Auf der zweiten Stufe finden wir so recht die „liturgische Bewegung“, denn unser Gläubiger, der mit seinem Meßbuch in der Hand die „Messe liest“, ist nun zusätzlich damit beschäftigt, an den jeweils richtigen Stellen aufzustehen, hinzusitzen, hinzuknien. Das verlangt hohe Konzentration und einiges mehr an Aufmerksamkeit, wenn der Priester eine Stille Messe feiert und man etwa den Zeitpunkt der Lesung nicht so ohne weiteres mitbekommt, zumal man ja mit seinem eigenen Meßlesen zu tun hat. Da mag es schon manchmal bis zum Ende der Epistel dauern, bis man endlich zum Sitzen kommt, was gleichwohl sein muß, damit man anschließend zum Evangelium aufstehen kann, um sich danach hinzuknien, aber ja nicht, bevor das Offertorium gebetet ist und der Kelch abgedeckt wird, was glücklicherweise zumeist durch ein Klingelsignal angezeigt wird, weshalb man dazu nicht eigens vom „Schott“ aufzusehen braucht.
Die Vollendung der „tätigen Teilnahme“ ist die der dritten Stufe, wo der Gläubige nicht nur die Messe liest und sich in Pantomime liturgisch bewegt, sondern auch die Messe spricht. „Say mass“, sagen die Engländer, „dire la messe“ die Franzosen für das Meßlesen oder die Zelebration der Hl. Messe. So kann sich der wahrhaft liturgisch bewegte Traditionalist, durch „dialogisierte Messen“ geschult und geprägt, kaum enthalten, selbst bei der Stillen Messe die Antworten des Ministranten halblaut mitzumurmeln oder die Gebete des Priesters mitzuwispern.
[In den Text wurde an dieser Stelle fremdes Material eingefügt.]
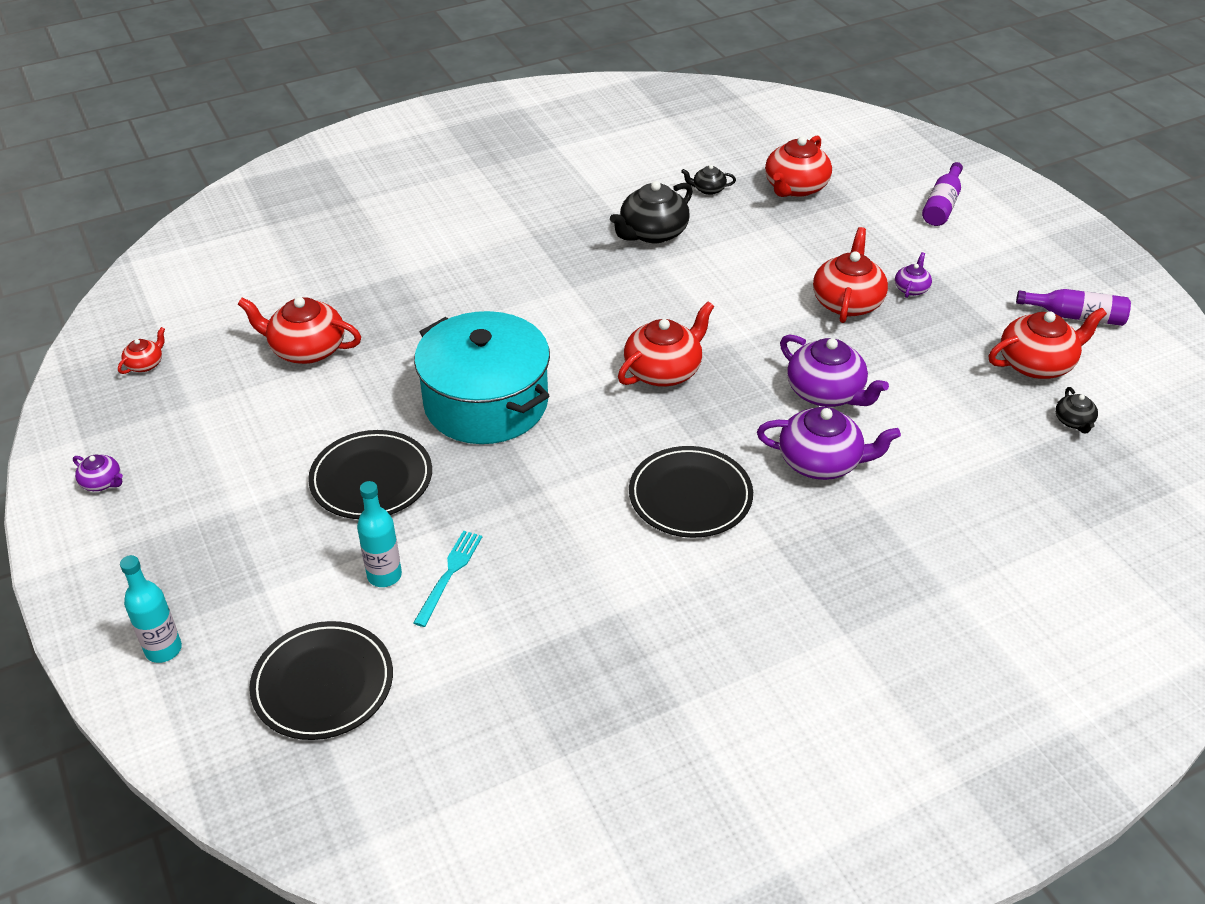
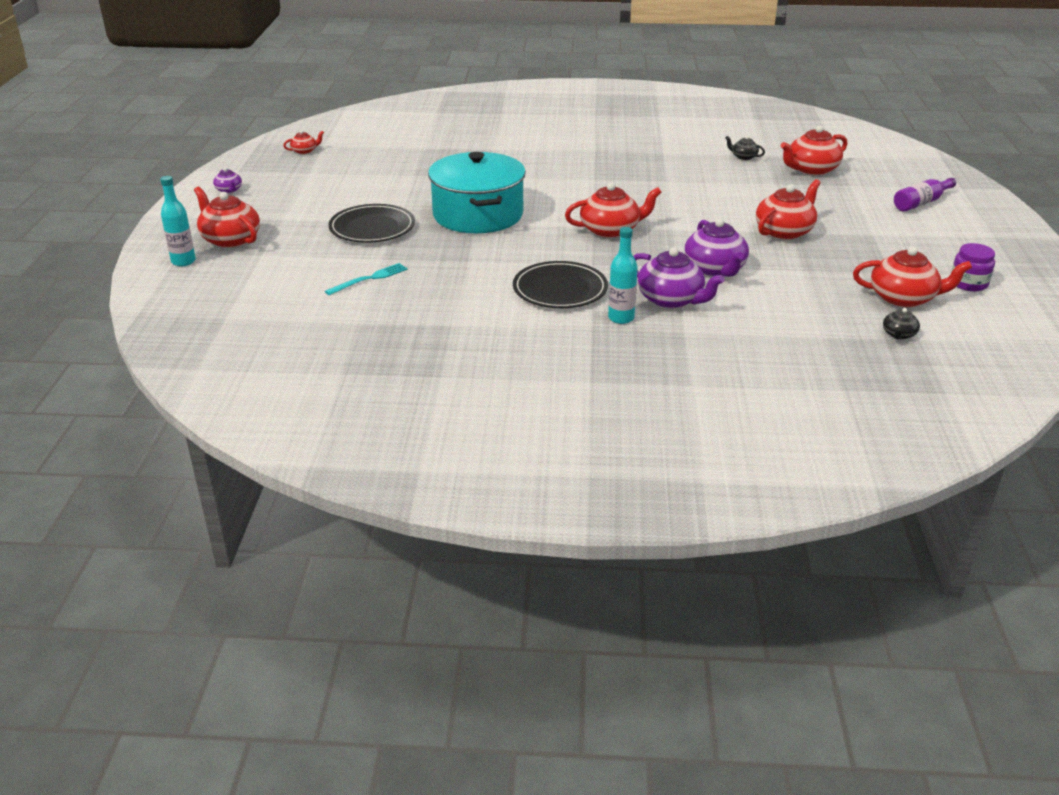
camera: 30 degrees right, 10 degrees down
red teapot [238,297,361,364] -> red teapot moved to [194,187,260,248]
black plate [249,621,393,740] -> none
turquoise bottle [357,481,402,587] -> turquoise bottle moved to [608,227,638,324]
black teapot [610,181,693,243] -> none
purple teapot [895,252,932,298] -> none
purple bottle [1016,289,1131,326] -> purple jar [951,243,995,291]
Der liturgisch unbewegte Katholik hingegen begnügt sich – wenn es sich nicht um ein gesungenes Amt handelt – damit, die „Messe zu hören“, d.h. der Heiligen Messe still und zumeist kniend in innerer Sammlung beizuwohnen, vornehmlich durch Hören und Schauen dem Geschehen auf dem Altar zu folgen und sich innerlich betrachtend damit zu verbinden, wozu das eine oder andere Gebet aus dem Gebetbuch, ein Text aus dem „Schott“ oder das Beten des Rosenkranzes eine gute Hilfe sein kann.
Er weiß, daß die wahre „tätige Teilnahme“ innerlich ist und in drei wesentlichen inneren Akten besteht, welche den drei Hauptteilen der Heiligen Messe entsprechen. Zur Opferung vollzieht er so den inneren Akt des Opferns; er opfert sich, seine Anliegen, seine Kreuze, seine Lieben, alles ganz und gar zusammen mit dem Heiland dem himmlischen Vater auf. Bei der Wandlung verrichtet er den inneren Akt der Anbetung; es ist der Gottmensch Jesus Christus, der nun mit Leib und Blut, Menschheit und Gottheit auf dem Altar gegenwärtig ist. „Venite adoremus! - Kommt, lasset uns anbeten!“ Bei der Kommunion vereinigt er sich geistig mit dem gekreuzigten und auferstandenen Heiland in Liebe und Dank, was er lobenswerterweise mit einer anschließenden sakramentalen Kommunion besiegelt. Noch vollkommener war seine Teilnahme, wenn er dies alles nach Anleitung des heiligen Ludwig Maria Grignion de Montfort mit Maria, für Maria, durch Maria und in Maria getan hat. Auf diese Weise hat er wahrhaft tätig an der Heiligen Messe teilgenommen, was dem „liturgisch bewegten“ Katholiken meist gar nicht gelingt, weil er viel zu beschäftigt ist, seine eigene Messe zu feiern.